Dutch court convicts two would-be Syrian jihadists

A Dutch court on Wednesday convicted two would-be jihadists who wanted to join the fight in Syria, the first case of its kind in the Netherlands, a spokeswoman said.

“They wanted to go to Syria to fight and the court felt that they were in particular preparing to kill people,” Catelijn van Breevoort of the Rotterdam Court told AFP.

The pair, named only as Mohammed G., 24 and Omar H., 22, for privacy reasons, were charged under a new Dutch law that can punish those who “prepare or carry out a deed of terror.”

The men were arrested in November last year while planning to travel to Syria to join rebels fighting the regime of President Bashar al-Assad.

They were however not convicted under the new law, but rather for “preparing killings, criminal fires, and explosions”, the court said in a statement.

Mohammed G. was arrested with money and a backpack. The court found that he had recurrent psychological problems and sent him to a psychiatric hospital.

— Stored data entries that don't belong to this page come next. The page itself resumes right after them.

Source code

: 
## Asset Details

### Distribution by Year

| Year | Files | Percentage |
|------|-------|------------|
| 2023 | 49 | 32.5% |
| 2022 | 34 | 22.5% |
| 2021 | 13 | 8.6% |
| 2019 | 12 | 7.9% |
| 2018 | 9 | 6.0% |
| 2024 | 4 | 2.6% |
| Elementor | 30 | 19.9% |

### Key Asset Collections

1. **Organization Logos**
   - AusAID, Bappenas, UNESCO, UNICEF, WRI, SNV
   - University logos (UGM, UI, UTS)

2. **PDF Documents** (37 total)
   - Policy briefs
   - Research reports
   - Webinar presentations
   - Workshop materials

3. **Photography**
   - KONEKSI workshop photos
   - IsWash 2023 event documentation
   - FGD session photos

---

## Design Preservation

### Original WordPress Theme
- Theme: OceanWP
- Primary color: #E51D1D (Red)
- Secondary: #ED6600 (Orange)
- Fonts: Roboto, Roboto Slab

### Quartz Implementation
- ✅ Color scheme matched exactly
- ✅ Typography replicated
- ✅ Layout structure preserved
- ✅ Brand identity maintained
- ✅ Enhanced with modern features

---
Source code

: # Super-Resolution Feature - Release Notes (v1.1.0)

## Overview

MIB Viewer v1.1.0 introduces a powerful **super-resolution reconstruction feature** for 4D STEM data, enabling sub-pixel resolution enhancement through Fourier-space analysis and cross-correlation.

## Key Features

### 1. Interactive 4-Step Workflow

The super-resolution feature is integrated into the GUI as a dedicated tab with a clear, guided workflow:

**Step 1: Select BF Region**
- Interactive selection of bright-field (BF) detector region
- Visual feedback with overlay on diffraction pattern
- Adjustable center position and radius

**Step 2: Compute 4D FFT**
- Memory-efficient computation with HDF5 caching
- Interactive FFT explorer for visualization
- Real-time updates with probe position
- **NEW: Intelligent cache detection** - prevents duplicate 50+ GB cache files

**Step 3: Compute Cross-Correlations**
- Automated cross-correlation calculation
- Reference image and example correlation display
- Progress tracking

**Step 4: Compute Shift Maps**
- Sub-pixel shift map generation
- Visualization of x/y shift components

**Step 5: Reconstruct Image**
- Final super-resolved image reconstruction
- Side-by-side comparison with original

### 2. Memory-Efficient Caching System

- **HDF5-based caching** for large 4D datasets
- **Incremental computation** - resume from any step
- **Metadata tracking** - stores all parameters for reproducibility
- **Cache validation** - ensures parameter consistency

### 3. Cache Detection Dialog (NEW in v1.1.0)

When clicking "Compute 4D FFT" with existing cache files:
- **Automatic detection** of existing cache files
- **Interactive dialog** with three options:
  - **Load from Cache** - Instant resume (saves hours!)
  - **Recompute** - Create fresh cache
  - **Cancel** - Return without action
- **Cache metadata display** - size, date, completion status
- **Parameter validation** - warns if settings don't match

The court jailed Omar H., who had explosives on him when he was arrested, for eight months plus four months suspended.

The prosecutor had sought three years’ jail for Omar H. based on a law banning attending jihadi training camps.

But the court decided that he was going directly to fight rather than to train, and rejected the charge.

“This is the first time that the Netherlands hands down such a judgement and this helps clarify the fact that it’s illegal to go to Syria to fight,” prosecution spokesman Paul van der Zonden told AFP.

“Which means that we now have a legal precedent and can prosecute other people wanting to go to Syria or coming back,” he said.

More than 100 Dutch nationals have gone to fight in Syria, according to Dutch media reports.

Around 30 have returned and six were killed.